Hope for a win seemed bleak, but Tyreek Hill had caught a 19-yard pass, providing a glimmer of hope, and the Chiefs called a timeout.
That’s when Mahomes and Kelce had a quick conversation that would etch Kansas City’s remarkable, implausible and exhilarating 42-36 overtime win in NFL postseason lore.
“After the timeout, we looked at what the defense was doing and (Kelce) actually said to me, ‘If they do it again, I’m going to take it right down the middle between both the guys guarding me,’” Chiefs quarterback Patrick Mahomes said.
Buffalo was playing a pretty standard prevent defense.
Its secondary was deep, the coverage was soft — worried less, ironically, about giving up a first down than giving up a chunk of yards — so Kansas City's receivers got a free release.
“It’s a pretty common defense in a situation like that,” Kelce said. “The defense will try to take away the sideline throws, kind of give you more of the seams and the middle of the field open.

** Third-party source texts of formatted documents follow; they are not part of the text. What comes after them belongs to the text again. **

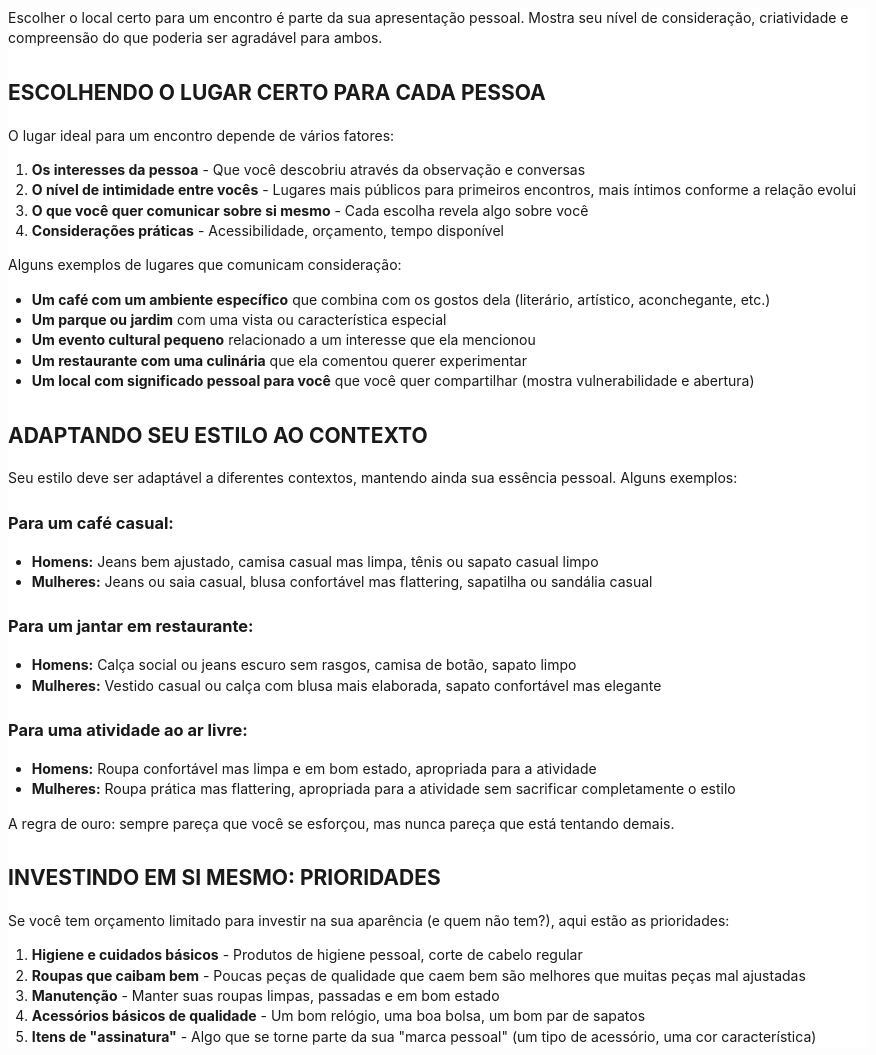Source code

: Escolher o local certo para um encontro é parte da sua apresentação pessoal. Mostra seu nível de consideração, criatividade e compreensão do que poderia ser agradável para ambos.

## ESCOLHENDO O LUGAR CERTO PARA CADA PESSOA

O lugar ideal para um encontro depende de vários fatores:

1. **Os interesses da pessoa** - Que você descobriu através da observação e conversas
2. **O nível de intimidade entre vocês** - Lugares mais públicos para primeiros encontros, mais íntimos conforme a relação evolui
3. **O que você quer comunicar sobre si mesmo** - Cada escolha revela algo sobre você
4. **Considerações práticas** - Acessibilidade, orçamento, tempo disponível

Alguns exemplos de lugares que comunicam consideração:

- **Um café com um ambiente específico** que combina com os gostos dela (literário, artístico, aconchegante, etc.)
- **Um parque ou jardim** com uma vista ou característica especial
- **Um evento cultural pequeno** relacionado a um interesse que ela mencionou
- **Um restaurante com uma culinária** que ela comentou querer experimentar
- **Um local com significado pessoal para você** que você quer compartilhar (mostra vulnerabilidade e abertura)

## ADAPTANDO SEU ESTILO AO CONTEXTO

Seu estilo deve ser adaptável a diferentes contextos, mantendo ainda sua essência pessoal. Alguns exemplos:

### Para um café casual:
- **Homens:** Jeans bem ajustado, camisa casual mas limpa, tênis ou sapato casual limpo
- **Mulheres:** Jeans ou saia casual, blusa confortável mas flattering, sapatilha ou sandália casual

### Para um jantar em restaurante:
- **Homens:** Calça social ou jeans escuro sem rasgos, camisa de botão, sapato limpo
- **Mulheres:** Vestido casual ou calça com blusa mais elaborada, sapato confortável mas elegante

### Para uma atividade ao ar livre:
- **Homens:** Roupa confortável mas limpa e em bom estado, apropriada para a atividade
- **Mulheres:** Roupa prática mas flattering, apropriada para a atividade sem sacrificar completamente o estilo

A regra de ouro: sempre pareça que você se esforçou, mas nunca pareça que está tentando demais.

## INVESTINDO EM SI MESMO: PRIORIDADES

Se você tem orçamento limitado para investir na sua aparência (e quem não tem?), aqui estão as prioridades:

1. **Higiene e cuidados básicos** - Produtos de higiene pessoal, corte de cabelo regular
2. **Roupas que caibam bem** - Poucas peças de qualidade que caem bem são melhores que muitas peças mal ajustadas
3. **Manutenção** - Manter suas roupas limpas, passadas e em bom estado
4. **Acessórios básicos de qualidade** - Um bom relógio, uma boa bolsa, um bom par de sapatos
5. **Itens de "assinatura"** - Algo que se torne parte da sua "marca pessoal" (um tipo de acessório, uma cor característica)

That, and that they’re soft and off, so you can get a little bit of a head start.”
Kelce told Mahomes he planned to exploit that soft spot in the coverage up the seam rather than run the play as designed.
“I told him (Mahomes), ‘I’m probably not going to run the route that’s called. I’m just going to run to the open area,’” Kelce said.
That stroke of brilliance — built on trust during the last five seasons at practice, honed in the playoffs during the last four years and virtually unprecedented in NFL annals — paid off handsomely.
Kelce caught a 25-yard pass up the seam, got down and called a timeout.
Harrison Butker then drilled a 49-yard field goal to force overtime, where Kansas City marched 75 yards on eight plays for the game-winning touchdown.
“It was just a little backyard football with a couple seconds left that gave us an opportunity to take the game into overtime,” Kelce said.
Fittingly, it was that Mahomes-to-Kelce connection that ended the game with an 8-yard, back-shoulder fade — touching off one of the loudest roars Arrowhead Stadium, the loudest stadium in the country, has ever heard.
“That was a fun experience,” Kelce said. “I’ll remember the catch and seeing Tyreek standing over me calling ‘game’ and then Pat running over to me. I’ll remember that for the rest of my life.”
As Chiefs coach Andy Reid waited for the touchdown to be confirmed — for what “felt like 5 minutes" — the players celebrated on the field.
Kelce never had a doubt that he delivered Kansas City its record fourth straight home AFC Championship Game.
“I knew right away that it was a touchdown,” Kelce said. “I got full control of it, got both feet on the ground. I knew it was a touchdown right away.”